Jake felt a deep pang of guilt. “I know that, but the best way to help me—to help us both—is to stay in control. In charge.”
“Okay, okay. Okay, I’m calm.” Ryan took a breath. He picked up his phone and held it in his hand. “Okay, I hear you. I’m calm. Just tell me what the guy said, and I’ll go to class. Who is he?”
“I don’t know who he is. I don’t know any more than I’m telling you.” Jake put the car in gear again, fed it some gas, and pulled away from the curb. “All you need to know is that the man is asking for money. Luckily, we have money, and I’m going to give it to him. After I give him the money, it’s done. Period. Do you hear me? It ends.”
“How do you know he won’t go to the police anyway?”
“Because it’s not in his interest. If he goes to the police, he goes down, too.”
“Why?”
“Because blackmail and extortion is illegal,” Jake answered, off the top of his head. He had no idea if that was the proper name for the crime and he didn’t care. He had to end this conversation. He drove past the lovely houses of Stone Hills and the young mother pushing the stroller, feeling surreal talking about blackmail and thugs.
“So you’re going to pay him? How do you know he won’t try asking for more money? That’s what they do in the movies.”
“I don’t, but you don’t have to worry about that because I have plenty of money. If he asks for more money, I’ll give him more money.”
“But where does it end?”
“We have the money, Ryan. It’s not an issue. We live within our means, you know that. We all say I’m cheap, and it’s paying off.”
“How much money did he ask for?”
“Ryan, why do you have to know the details?” Jake turned left, heading back toward the high school. “The details don’t matter. It’s really better if you don’t know everything.”
“Please, just tell me.”
“He asked for $25,000.”
“Oh my God. Oh my God. That’s, like, a year of college tuition.”
“Don’t even worry about it. I have it in savings. It’s worth the money to me.”
“But what will Mom say? She’ll notice that, for sure.”
“No, she won’t know.” Jake got ready to tell another lie. He kept his face forward, looking through the windshield as they were approaching Lincoln Avenue, heavily trafficked during the noon rush. “We have separate checking and savings accounts, in addition to the joint account that we use to pay our bills. I don’t ask her questions about hers, and she doesn’t ask about mine.”
“Why do you do that?”
“Have separate accounts? You’ve heard her say that she thinks every woman should have her own money. She likes it, too, because when she buys me a present, I don’t see how much it costs. I feel the same way.” Jake was making it up as he went along, getting away with it only because he’d never talked to Ryan about their family finances. Maybe Ryan had been right, that Jake treated him like a baby. “Plus when I trade some stocks, I don’t like her to see the losses. I want her to think I’m smart.” Jake looked over and flashed a smile, trying to cheer him up, but it wasn’t working. “Trust me, everything is going to be all right.
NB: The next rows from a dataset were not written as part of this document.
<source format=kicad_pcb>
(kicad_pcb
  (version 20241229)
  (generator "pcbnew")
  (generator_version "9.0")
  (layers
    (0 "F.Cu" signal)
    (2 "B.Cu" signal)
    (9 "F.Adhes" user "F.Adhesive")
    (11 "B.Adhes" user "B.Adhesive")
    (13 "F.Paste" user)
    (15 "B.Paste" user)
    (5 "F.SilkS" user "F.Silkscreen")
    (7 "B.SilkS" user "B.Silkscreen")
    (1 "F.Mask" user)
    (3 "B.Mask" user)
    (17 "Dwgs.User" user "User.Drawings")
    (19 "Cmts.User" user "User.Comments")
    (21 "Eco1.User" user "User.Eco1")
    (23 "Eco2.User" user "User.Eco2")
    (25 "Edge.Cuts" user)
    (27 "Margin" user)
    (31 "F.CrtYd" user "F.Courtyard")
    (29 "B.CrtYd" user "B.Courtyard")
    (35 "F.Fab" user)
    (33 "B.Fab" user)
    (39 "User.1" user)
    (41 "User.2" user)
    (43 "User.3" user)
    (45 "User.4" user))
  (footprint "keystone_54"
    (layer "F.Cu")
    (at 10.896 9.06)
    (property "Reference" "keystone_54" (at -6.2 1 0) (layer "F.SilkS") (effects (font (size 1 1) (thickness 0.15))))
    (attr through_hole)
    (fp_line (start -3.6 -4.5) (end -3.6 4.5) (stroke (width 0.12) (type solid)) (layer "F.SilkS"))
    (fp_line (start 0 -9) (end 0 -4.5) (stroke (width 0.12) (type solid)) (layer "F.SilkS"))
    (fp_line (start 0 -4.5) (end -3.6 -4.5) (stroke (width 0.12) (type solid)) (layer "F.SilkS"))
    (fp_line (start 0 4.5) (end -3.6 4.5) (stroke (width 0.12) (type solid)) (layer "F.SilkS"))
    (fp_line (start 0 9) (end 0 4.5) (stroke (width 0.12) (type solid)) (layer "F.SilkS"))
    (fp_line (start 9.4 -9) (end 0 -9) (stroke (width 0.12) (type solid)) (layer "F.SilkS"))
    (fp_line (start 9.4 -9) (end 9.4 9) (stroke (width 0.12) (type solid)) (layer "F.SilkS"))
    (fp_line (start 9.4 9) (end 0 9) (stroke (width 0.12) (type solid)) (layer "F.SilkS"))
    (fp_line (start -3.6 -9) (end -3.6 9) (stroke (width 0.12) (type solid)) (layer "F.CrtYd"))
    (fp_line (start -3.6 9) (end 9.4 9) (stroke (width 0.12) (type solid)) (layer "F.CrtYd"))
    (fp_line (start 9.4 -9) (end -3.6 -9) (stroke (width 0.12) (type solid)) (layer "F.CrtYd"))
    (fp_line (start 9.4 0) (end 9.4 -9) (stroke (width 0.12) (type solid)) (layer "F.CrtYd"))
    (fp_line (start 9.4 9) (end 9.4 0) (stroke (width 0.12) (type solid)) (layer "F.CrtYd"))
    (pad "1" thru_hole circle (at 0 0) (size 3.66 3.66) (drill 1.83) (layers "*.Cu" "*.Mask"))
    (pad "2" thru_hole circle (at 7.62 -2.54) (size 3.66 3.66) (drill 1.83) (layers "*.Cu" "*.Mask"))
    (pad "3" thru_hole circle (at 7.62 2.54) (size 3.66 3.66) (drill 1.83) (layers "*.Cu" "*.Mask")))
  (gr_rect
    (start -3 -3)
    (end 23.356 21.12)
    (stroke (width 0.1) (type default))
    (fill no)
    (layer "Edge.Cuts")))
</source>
This has turned into a business deal, no more and no less. I do these every day. I got this.”
“Oh man, I can’t believe this happened.” Ryan moaned, his forehead dropping into his hands. “I’m so sorry, Dad. I screwed this up so badly.”
“No you didn’t. I did.”
“Get real. It’s on me.” Ryan’s tone had softened, and his shock and anger had gone, but Jake wasn’t sure it was an improvement.
“Stop, son. Let it go. We’re almost out of the woods.” Jake drove across Lincoln Avenue, entered the Concord Chase campus, and headed for the road that led to the student parking lot. He glanced at the dashboard clock, which read 12:05. “Good, we’re right on time. Where should I take you? Around the front or the back?”
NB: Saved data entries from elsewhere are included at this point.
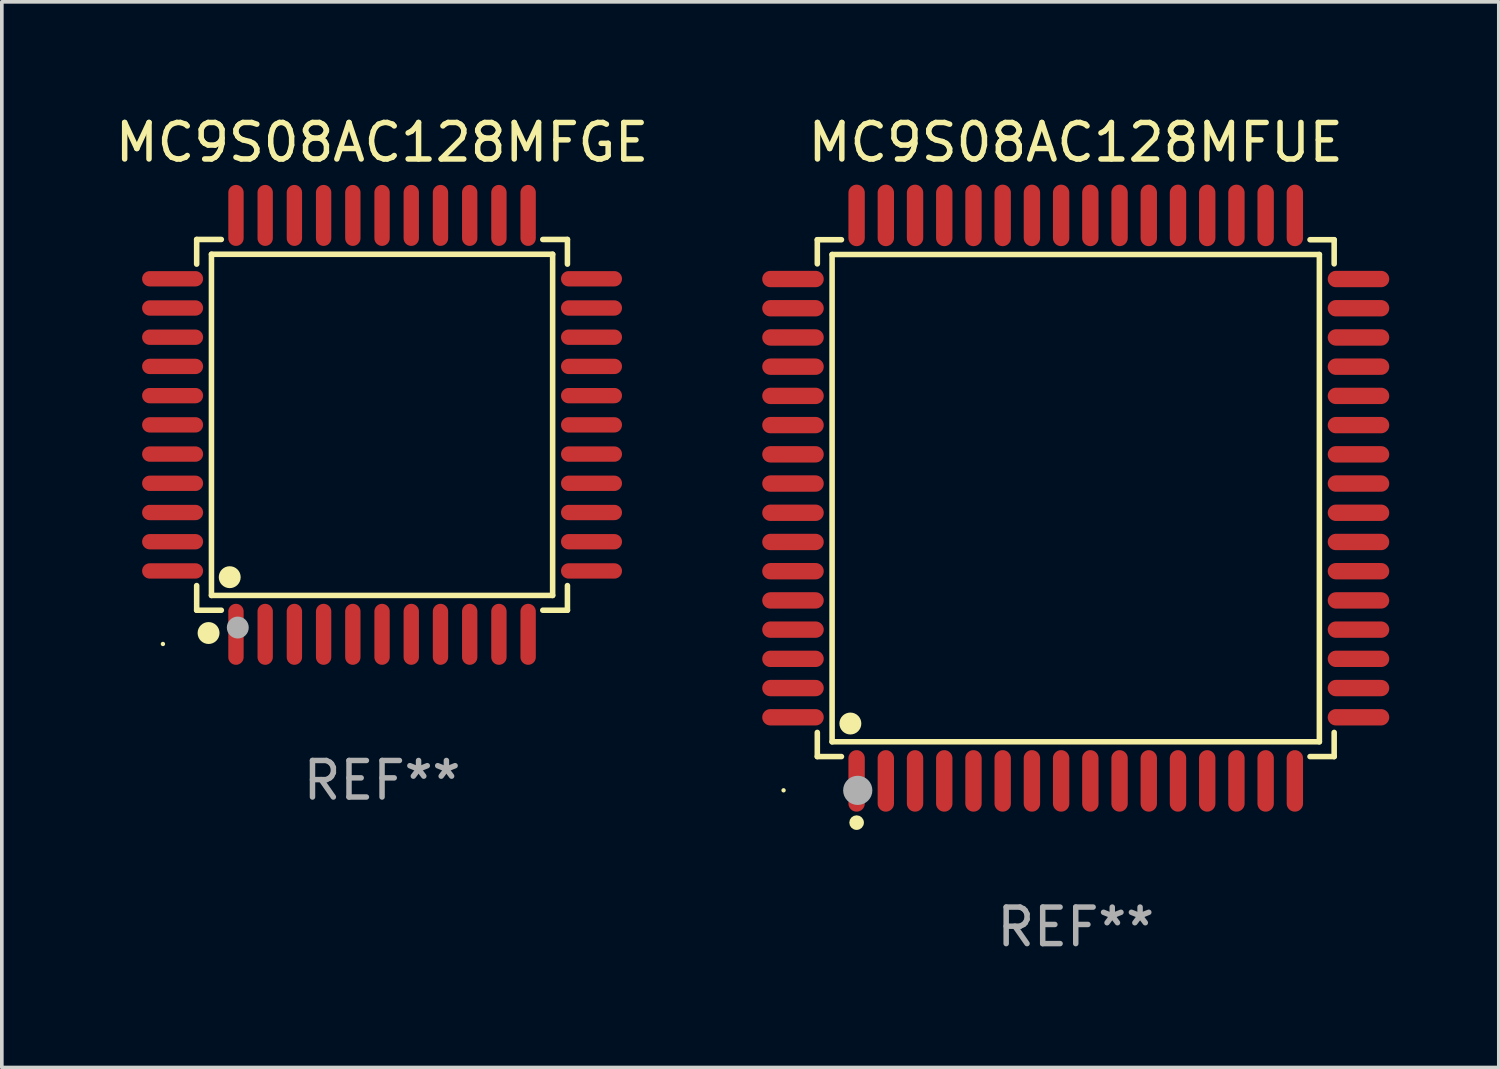
<source format=kicad_pcb>
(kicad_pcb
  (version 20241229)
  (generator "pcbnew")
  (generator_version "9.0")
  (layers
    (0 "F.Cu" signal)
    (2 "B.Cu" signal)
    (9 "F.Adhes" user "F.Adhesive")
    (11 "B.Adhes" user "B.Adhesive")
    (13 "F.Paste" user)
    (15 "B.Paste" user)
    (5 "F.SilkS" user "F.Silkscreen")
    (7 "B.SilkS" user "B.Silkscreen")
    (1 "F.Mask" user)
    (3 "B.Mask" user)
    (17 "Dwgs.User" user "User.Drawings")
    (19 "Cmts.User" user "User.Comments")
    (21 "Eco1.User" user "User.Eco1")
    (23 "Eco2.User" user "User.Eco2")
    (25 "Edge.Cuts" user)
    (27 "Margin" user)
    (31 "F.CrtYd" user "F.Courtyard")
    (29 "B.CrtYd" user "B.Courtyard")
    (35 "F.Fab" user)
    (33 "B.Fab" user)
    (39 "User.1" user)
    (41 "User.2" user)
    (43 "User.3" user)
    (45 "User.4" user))
  (footprint "MC9S08AC128MFUE"
    (layer "F.Cu")
    (at 26.405 10.59)
    (property "Reference" "MC9S08AC128MFUE" (at 0 -9.742 0) (layer "F.SilkS") (effects (font (size 1 1) (thickness 0.15))))
    (attr through_hole)
    (fp_line (start -7.076 -7.076) (end -6.415 -7.076) (stroke (width 0.152) (type solid)) (layer "F.SilkS"))
    (fp_line (start -7.076 -6.415) (end -7.076 -7.076) (stroke (width 0.152) (type solid)) (layer "F.SilkS"))
    (fp_line (start -7.076 6.415) (end -7.076 7.076) (stroke (width 0.152) (type solid)) (layer "F.SilkS"))
    (fp_line (start -7.076 7.076) (end -6.415 7.076) (stroke (width 0.152) (type solid)) (layer "F.SilkS"))
    (fp_line (start -6.671 -6.671) (end 6.671 -6.671) (stroke (width 0.152) (type solid)) (layer "F.SilkS"))
    (fp_line (start -6.671 6.671) (end -6.671 -6.671) (stroke (width 0.152) (type solid)) (layer "F.SilkS"))
    (fp_line (start 6.671 -6.671) (end 6.671 6.671) (stroke (width 0.152) (type solid)) (layer "F.SilkS"))
    (fp_line (start 6.671 6.671) (end -6.671 6.671) (stroke (width 0.152) (type solid)) (layer "F.SilkS"))
    (fp_line (start 7.076 -7.076) (end 6.415 -7.076) (stroke (width 0.152) (type solid)) (layer "F.SilkS"))
    (fp_line (start 7.076 -6.415) (end 7.076 -7.076) (stroke (width 0.152) (type solid)) (layer "F.SilkS"))
    (fp_line (start 7.076 6.415) (end 7.076 7.076) (stroke (width 0.152) (type solid)) (layer "F.SilkS"))
    (fp_line (start 7.076 7.076) (end 6.415 7.076) (stroke (width 0.152) (type solid)) (layer "F.SilkS"))
    (fp_circle (center -8 8) (end -7.97 8) (stroke (width 0.06) (type solid)) (fill no) (layer "F.SilkS"))
    (fp_circle (center -6.171 6.171) (end -6.021 6.171) (stroke (width 0.3) (type solid)) (fill no) (layer "F.SilkS"))
    (fp_circle (center -6 8.884) (end -5.9 8.884) (stroke (width 0.2) (type solid)) (fill no) (layer "F.SilkS"))
    (fp_circle (center -5.969 8.001) (end -5.769 8.001) (stroke (width 0.4) (type solid)) (fill no) (layer "F.Fab"))
    (fp_text user "REF**" (at 0 11.742 0) (layer "F.Fab") (effects (font (size 1 1) (thickness 0.15))))
    (pad "1" smd oval (at -6 7.742) (size 0.448 1.684) (layers "F.Cu" "F.Mask" "F.Paste"))
    (pad "2" smd oval (at -5.2 7.742) (size 0.448 1.684) (layers "F.Cu" "F.Mask" "F.Paste"))
    (pad "3" smd oval (at -4.4 7.742) (size 0.448 1.684) (layers "F.Cu" "F.Mask" "F.Paste"))
    (pad "4" smd oval (at -3.6 7.742) (size 0.448 1.684) (layers "F.Cu" "F.Mask" "F.Paste"))
    (pad "5" smd oval (at -2.8 7.742) (size 0.448 1.684) (layers "F.Cu" "F.Mask" "F.Paste"))
    (pad "6" smd oval (at -2 7.742) (size 0.448 1.684) (layers "F.Cu" "F.Mask" "F.Paste"))
    (pad "7" smd oval (at -1.2 7.742) (size 0.448 1.684) (layers "F.Cu" "F.Mask" "F.Paste"))
    (pad "8" smd oval (at -0.4 7.742) (size 0.448 1.684) (layers "F.Cu" "F.Mask" "F.Paste"))
    (pad "9" smd oval (at 0.4 7.742) (size 0.448 1.684) (layers "F.Cu" "F.Mask" "F.Paste"))
    (pad "10" smd oval (at 1.2 7.742) (size 0.448 1.684) (layers "F.Cu" "F.Mask" "F.Paste"))
    (pad "11" smd oval (at 2 7.742) (size 0.448 1.684) (layers "F.Cu" "F.Mask" "F.Paste"))
    (pad "12" smd oval (at 2.8 7.742) (size 0.448 1.684) (layers "F.Cu" "F.Mask" "F.Paste"))
    (pad "13" smd oval (at 3.6 7.742) (size 0.448 1.684) (layers "F.Cu" "F.Mask" "F.Paste"))
    (pad "14" smd oval (at 4.4 7.742) (size 0.448 1.684) (layers "F.Cu" "F.Mask" "F.Paste"))
    (pad "15" smd oval (at 5.2 7.742) (size 0.448 1.684) (layers "F.Cu" "F.Mask" "F.Paste"))
    (pad "16" smd oval (at 6 7.742) (size 0.448 1.684) (layers "F.Cu" "F.Mask" "F.Paste"))
    (pad "17" smd oval (at 7.742 6) (size 1.684 0.448) (layers "F.Cu" "F.Mask" "F.Paste"))
    (pad "18" smd oval (at 7.742 5.2) (size 1.684 0.448) (layers "F.Cu" "F.Mask" "F.Paste"))
    (pad "19" smd oval (at 7.742 4.4) (size 1.684 0.448) (layers "F.Cu" "F.Mask" "F.Paste"))
    (pad "20" smd oval (at 7.742 3.6) (size 1.684 0.448) (layers "F.Cu" "F.Mask" "F.Paste"))
    (pad "21" smd oval (at 7.742 2.8) (size 1.684 0.448) (layers "F.Cu" "F.Mask" "F.Paste"))
    (pad "22" smd oval (at 7.742 2) (size 1.684 0.448) (layers "F.Cu" "F.Mask" "F.Paste"))
    (pad "23" smd oval (at 7.742 1.2) (size 1.684 0.448) (layers "F.Cu" "F.Mask" "F.Paste"))
    (pad "24" smd oval (at 7.742 0.4) (size 1.684 0.448) (layers "F.Cu" "F.Mask" "F.Paste"))
    (pad "25" smd oval (at 7.742 -0.4) (size 1.684 0.448) (layers "F.Cu" "F.Mask" "F.Paste"))
    (pad "26" smd oval (at 7.742 -1.2) (size 1.684 0.448) (layers "F.Cu" "F.Mask" "F.Paste"))
    (pad "27" smd oval (at 7.742 -2) (size 1.684 0.448) (layers "F.Cu" "F.Mask" "F.Paste"))
    (pad "28" smd oval (at 7.742 -2.8) (size 1.684 0.448) (layers "F.Cu" "F.Mask" "F.Paste"))
    (pad "29" smd oval (at 7.742 -3.6) (size 1.684 0.448) (layers "F.Cu" "F.Mask" "F.Paste"))
    (pad "30" smd oval (at 7.742 -4.4) (size 1.684 0.448) (layers "F.Cu" "F.Mask" "F.Paste"))
    (pad "31" smd oval (at 7.742 -5.2) (size 1.684 0.448) (layers "F.Cu" "F.Mask" "F.Paste"))
    (pad "32" smd oval (at 7.742 -6) (size 1.684 0.448) (layers "F.Cu" "F.Mask" "F.Paste"))
    (pad "33" smd oval (at 6 -7.742) (size 0.448 1.684) (layers "F.Cu" "F.Mask" "F.Paste"))
    (pad "34" smd oval (at 5.2 -7.742) (size 0.448 1.684) (layers "F.Cu" "F.Mask" "F.Paste"))
    (pad "35" smd oval (at 4.4 -7.742) (size 0.448 1.684) (layers "F.Cu" "F.Mask" "F.Paste"))
    (pad "36" smd oval (at 3.6 -7.742) (size 0.448 1.684) (layers "F.Cu" "F.Mask" "F.Paste"))
    (pad "37" smd oval (at 2.8 -7.742) (size 0.448 1.684) (layers "F.Cu" "F.Mask" "F.Paste"))
    (pad "38" smd oval (at 2 -7.742) (size 0.448 1.684) (layers "F.Cu" "F.Mask" "F.Paste"))
    (pad "39" smd oval (at 1.2 -7.742) (size 0.448 1.684) (layers "F.Cu" "F.Mask" "F.Paste"))
    (pad "40" smd oval (at 0.4 -7.742) (size 0.448 1.684) (layers "F.Cu" "F.Mask" "F.Paste"))
    (pad "41" smd oval (at -0.4 -7.742) (size 0.448 1.684) (layers "F.Cu" "F.Mask" "F.Paste"))
    (pad "42" smd oval (at -1.2 -7.742) (size 0.448 1.684) (layers "F.Cu" "F.Mask" "F.Paste"))
    (pad "43" smd oval (at -2 -7.742) (size 0.448 1.684) (layers "F.Cu" "F.Mask" "F.Paste"))
    (pad "44" smd oval (at -2.8 -7.742) (size 0.448 1.684) (layers "F.Cu" "F.Mask" "F.Paste"))
    (pad "45" smd oval (at -3.6 -7.742) (size 0.448 1.684) (layers "F.Cu" "F.Mask" "F.Paste"))
    (pad "46" smd oval (at -4.4 -7.742) (size 0.448 1.684) (layers "F.Cu" "F.Mask" "F.Paste"))
    (pad "47" smd oval (at -5.2 -7.742) (size 0.448 1.684) (layers "F.Cu" "F.Mask" "F.Paste"))
    (pad "48" smd oval (at -6 -7.742) (size 0.448 1.684) (layers "F.Cu" "F.Mask" "F.Paste"))
    (pad "49" smd oval (at -7.742 -6) (size 1.684 0.448) (layers "F.Cu" "F.Mask" "F.Paste"))
    (pad "50" smd oval (at -7.742 -5.2) (size 1.684 0.448) (layers "F.Cu" "F.Mask" "F.Paste"))
    (pad "51" smd oval (at -7.742 -4.4) (size 1.684 0.448) (layers "F.Cu" "F.Mask" "F.Paste"))
    (pad "52" smd oval (at -7.742 -3.6) (size 1.684 0.448) (layers "F.Cu" "F.Mask" "F.Paste"))
    (pad "53" smd oval (at -7.742 -2.8) (size 1.684 0.448) (layers "F.Cu" "F.Mask" "F.Paste"))
    (pad "54" smd oval (at -7.742 -2) (size 1.684 0.448) (layers "F.Cu" "F.Mask" "F.Paste"))
    (pad "55" smd oval (at -7.742 -1.2) (size 1.684 0.448) (layers "F.Cu" "F.Mask" "F.Paste"))
    (pad "56" smd oval (at -7.742 -0.4) (size 1.684 0.448) (layers "F.Cu" "F.Mask" "F.Paste"))
    (pad "57" smd oval (at -7.742 0.4) (size 1.684 0.448) (layers "F.Cu" "F.Mask" "F.Paste"))
    (pad "58" smd oval (at -7.742 1.2) (size 1.684 0.448) (layers "F.Cu" "F.Mask" "F.Paste"))
    (pad "59" smd oval (at -7.742 2) (size 1.684 0.448) (layers "F.Cu" "F.Mask" "F.Paste"))
    (pad "60" smd oval (at -7.742 2.8) (size 1.684 0.448) (layers "F.Cu" "F.Mask" "F.Paste"))
    (pad "61" smd oval (at -7.742 3.6) (size 1.684 0.448) (layers "F.Cu" "F.Mask" "F.Paste"))
    (pad "62" smd oval (at -7.742 4.4) (size 1.684 0.448) (layers "F.Cu" "F.Mask" "F.Paste"))
    (pad "63" smd oval (at -7.742 5.2) (size 1.684 0.448) (layers "F.Cu" "F.Mask" "F.Paste"))
    (pad "64" smd oval (at -7.742 6) (size 1.684 0.448) (layers "F.Cu" "F.Mask" "F.Paste")))
  (footprint "MC9S08AC128MFGE"
    (layer "F.Cu")
    (at 7.411 8.583)
    (property "Reference" "MC9S08AC128MFGE" (at 0 -7.735 0) (layer "F.SilkS") (effects (font (size 1 1) (thickness 0.15))))
    (attr through_hole)
    (fp_line (start -5.076 -5.076) (end -4.401 -5.076) (stroke (width 0.152) (type solid)) (layer "F.SilkS"))
    (fp_line (start -5.076 -4.401) (end -5.076 -5.076) (stroke (width 0.152) (type solid)) (layer "F.SilkS"))
    (fp_line (start -5.076 4.401) (end -5.076 5.076) (stroke (width 0.152) (type solid)) (layer "F.SilkS"))
    (fp_line (start -5.076 5.076) (end -4.401 5.076) (stroke (width 0.152) (type solid)) (layer "F.SilkS"))
    (fp_line (start -4.671 -4.671) (end 4.671 -4.671) (stroke (width 0.152) (type solid)) (layer "F.SilkS"))
    (fp_line (start -4.671 4.671) (end -4.671 -4.671) (stroke (width 0.152) (type solid)) (layer "F.SilkS"))
    (fp_line (start 4.671 -4.671) (end 4.671 4.671) (stroke (width 0.152) (type solid)) (layer "F.SilkS"))
    (fp_line (start 4.671 4.671) (end -4.671 4.671) (stroke (width 0.152) (type solid)) (layer "F.SilkS"))
    (fp_line (start 5.076 -5.076) (end 4.401 -5.076) (stroke (width 0.152) (type solid)) (layer "F.SilkS"))
    (fp_line (start 5.076 -4.401) (end 5.076 -5.076) (stroke (width 0.152) (type solid)) (layer "F.SilkS"))
    (fp_line (start 5.076 4.401) (end 5.076 5.076) (stroke (width 0.152) (type solid)) (layer "F.SilkS"))
    (fp_line (start 5.076 5.076) (end 4.401 5.076) (stroke (width 0.152) (type solid)) (layer "F.SilkS"))
    (fp_circle (center -6 6) (end -5.97 6) (stroke (width 0.06) (type solid)) (fill no) (layer "F.SilkS"))
    (fp_circle (center -4.75 5.7) (end -4.6 5.7) (stroke (width 0.3) (type solid)) (fill no) (layer "F.SilkS"))
    (fp_circle (center -4.171 4.171) (end -4.021 4.171) (stroke (width 0.3) (type solid)) (fill no) (layer "F.SilkS"))
    (fp_circle (center -3.95 5.55) (end -3.8 5.55) (stroke (width 0.3) (type solid)) (fill no) (layer "F.Fab"))
    (fp_text user "REF**" (at 0 9.735 0) (layer "F.Fab") (effects (font (size 1 1) (thickness 0.15))))
    (pad "1" smd oval (at -4 5.735) (size 0.42 1.67) (layers "F.Cu" "F.Mask" "F.Paste"))
    (pad "2" smd oval (at -3.2 5.735) (size 0.42 1.67) (layers "F.Cu" "F.Mask" "F.Paste"))
    (pad "3" smd oval (at -2.4 5.735) (size 0.42 1.67) (layers "F.Cu" "F.Mask" "F.Paste"))
    (pad "4" smd oval (at -1.6 5.735) (size 0.42 1.67) (layers "F.Cu" "F.Mask" "F.Paste"))
    (pad "5" smd oval (at -0.8 5.735) (size 0.42 1.67) (layers "F.Cu" "F.Mask" "F.Paste"))
    (pad "6" smd oval (at 0 5.735) (size 0.42 1.67) (layers "F.Cu" "F.Mask" "F.Paste"))
    (pad "7" smd oval (at 0.8 5.735) (size 0.42 1.67) (layers "F.Cu" "F.Mask" "F.Paste"))
    (pad "8" smd oval (at 1.6 5.735) (size 0.42 1.67) (layers "F.Cu" "F.Mask" "F.Paste"))
    (pad "9" smd oval (at 2.4 5.735) (size 0.42 1.67) (layers "F.Cu" "F.Mask" "F.Paste"))
    (pad "10" smd oval (at 3.2 5.735) (size 0.42 1.67) (layers "F.Cu" "F.Mask" "F.Paste"))
    (pad "11" smd oval (at 4 5.735) (size 0.42 1.67) (layers "F.Cu" "F.Mask" "F.Paste"))
    (pad "12" smd oval (at 5.735 4) (size 1.67 0.42) (layers "F.Cu" "F.Mask" "F.Paste"))
    (pad "13" smd oval (at 5.735 3.2) (size 1.67 0.42) (layers "F.Cu" "F.Mask" "F.Paste"))
    (pad "14" smd oval (at 5.735 2.4) (size 1.67 0.42) (layers "F.Cu" "F.Mask" "F.Paste"))
    (pad "15" smd oval (at 5.735 1.6) (size 1.67 0.42) (layers "F.Cu" "F.Mask" "F.Paste"))
    (pad "16" smd oval (at 5.735 0.8) (size 1.67 0.42) (layers "F.Cu" "F.Mask" "F.Paste"))
    (pad "17" smd oval (at 5.735 0) (size 1.67 0.42) (layers "F.Cu" "F.Mask" "F.Paste"))
    (pad "18" smd oval (at 5.735 -0.8) (size 1.67 0.42) (layers "F.Cu" "F.Mask" "F.Paste"))
    (pad "19" smd oval (at 5.735 -1.6) (size 1.67 0.42) (layers "F.Cu" "F.Mask" "F.Paste"))
    (pad "20" smd oval (at 5.735 -2.4) (size 1.67 0.42) (layers "F.Cu" "F.Mask" "F.Paste"))
    (pad "21" smd oval (at 5.735 -3.2) (size 1.67 0.42) (layers "F.Cu" "F.Mask" "F.Paste"))
    (pad "22" smd oval (at 5.735 -4) (size 1.67 0.42) (layers "F.Cu" "F.Mask" "F.Paste"))
    (pad "23" smd oval (at 4 -5.735) (size 0.42 1.67) (layers "F.Cu" "F.Mask" "F.Paste"))
    (pad "24" smd oval (at 3.2 -5.735) (size 0.42 1.67) (layers "F.Cu" "F.Mask" "F.Paste"))
    (pad "25" smd oval (at 2.4 -5.735) (size 0.42 1.67) (layers "F.Cu" "F.Mask" "F.Paste"))
    (pad "26" smd oval (at 1.6 -5.735) (size 0.42 1.67) (layers "F.Cu" "F.Mask" "F.Paste"))
    (pad "27" smd oval (at 0.8 -5.735) (size 0.42 1.67) (layers "F.Cu" "F.Mask" "F.Paste"))
    (pad "28" smd oval (at 0 -5.735) (size 0.42 1.67) (layers "F.Cu" "F.Mask" "F.Paste"))
    (pad "29" smd oval (at -0.8 -5.735) (size 0.42 1.67) (layers "F.Cu" "F.Mask" "F.Paste"))
    (pad "30" smd oval (at -1.6 -5.735) (size 0.42 1.67) (layers "F.Cu" "F.Mask" "F.Paste"))
    (pad "31" smd oval (at -2.4 -5.735) (size 0.42 1.67) (layers "F.Cu" "F.Mask" "F.Paste"))
    (pad "32" smd oval (at -3.2 -5.735) (size 0.42 1.67) (layers "F.Cu" "F.Mask" "F.Paste"))
    (pad "33" smd oval (at -4 -5.735) (size 0.42 1.67) (layers "F.Cu" "F.Mask" "F.Paste"))
    (pad "34" smd oval (at -5.735 -4) (size 1.67 0.42) (layers "F.Cu" "F.Mask" "F.Paste"))
    (pad "35" smd oval (at -5.735 -3.2) (size 1.67 0.42) (layers "F.Cu" "F.Mask" "F.Paste"))
    (pad "36" smd oval (at -5.735 -2.4) (size 1.67 0.42) (layers "F.Cu" "F.Mask" "F.Paste"))
    (pad "37" smd oval (at -5.735 -1.6) (size 1.67 0.42) (layers "F.Cu" "F.Mask" "F.Paste"))
    (pad "38" smd oval (at -5.735 -0.8) (size 1.67 0.42) (layers "F.Cu" "F.Mask" "F.Paste"))
    (pad "39" smd oval (at -5.735 0) (size 1.67 0.42) (layers "F.Cu" "F.Mask" "F.Paste"))
    (pad "40" smd oval (at -5.735 0.8) (size 1.67 0.42) (layers "F.Cu" "F.Mask" "F.Paste"))
    (pad "41" smd oval (at -5.735 1.6) (size 1.67 0.42) (layers "F.Cu" "F.Mask" "F.Paste"))
    (pad "42" smd oval (at -5.735 2.4) (size 1.67 0.42) (layers "F.Cu" "F.Mask" "F.Paste"))
    (pad "43" smd oval (at -5.735 3.2) (size 1.67 0.42) (layers "F.Cu" "F.Mask" "F.Paste"))
    (pad "44" smd oval (at -5.735 4) (size 1.67 0.42) (layers "F.Cu" "F.Mask" "F.Paste")))
  (gr_rect
    (start -3 -3)
    (end 37.989 26.18)
    (stroke (width 0.1) (type default))
    (fill no)
    (layer "Edge.Cuts")))
</source>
“The front. It’s closer to Western Civ.”
“Okay.” Jake drove on the road, bypassing the student parking lot and leading to the main entrance. “Just stay cool for the rest of the day, and I’ll fill you in tonight. Try to put this out of your mind.”
“I’ll try,” Ryan said, just as his phone signaled an incoming text, and they both jumped.
“Don’t look at it,” Jake said quickly. “It’ll upset you. He’s trying to upset you. Give me the phone.”
“No, I got this.” Suddenly, Ryan raised his phone and slammed it down on the dashboard, again and again, until it went silent.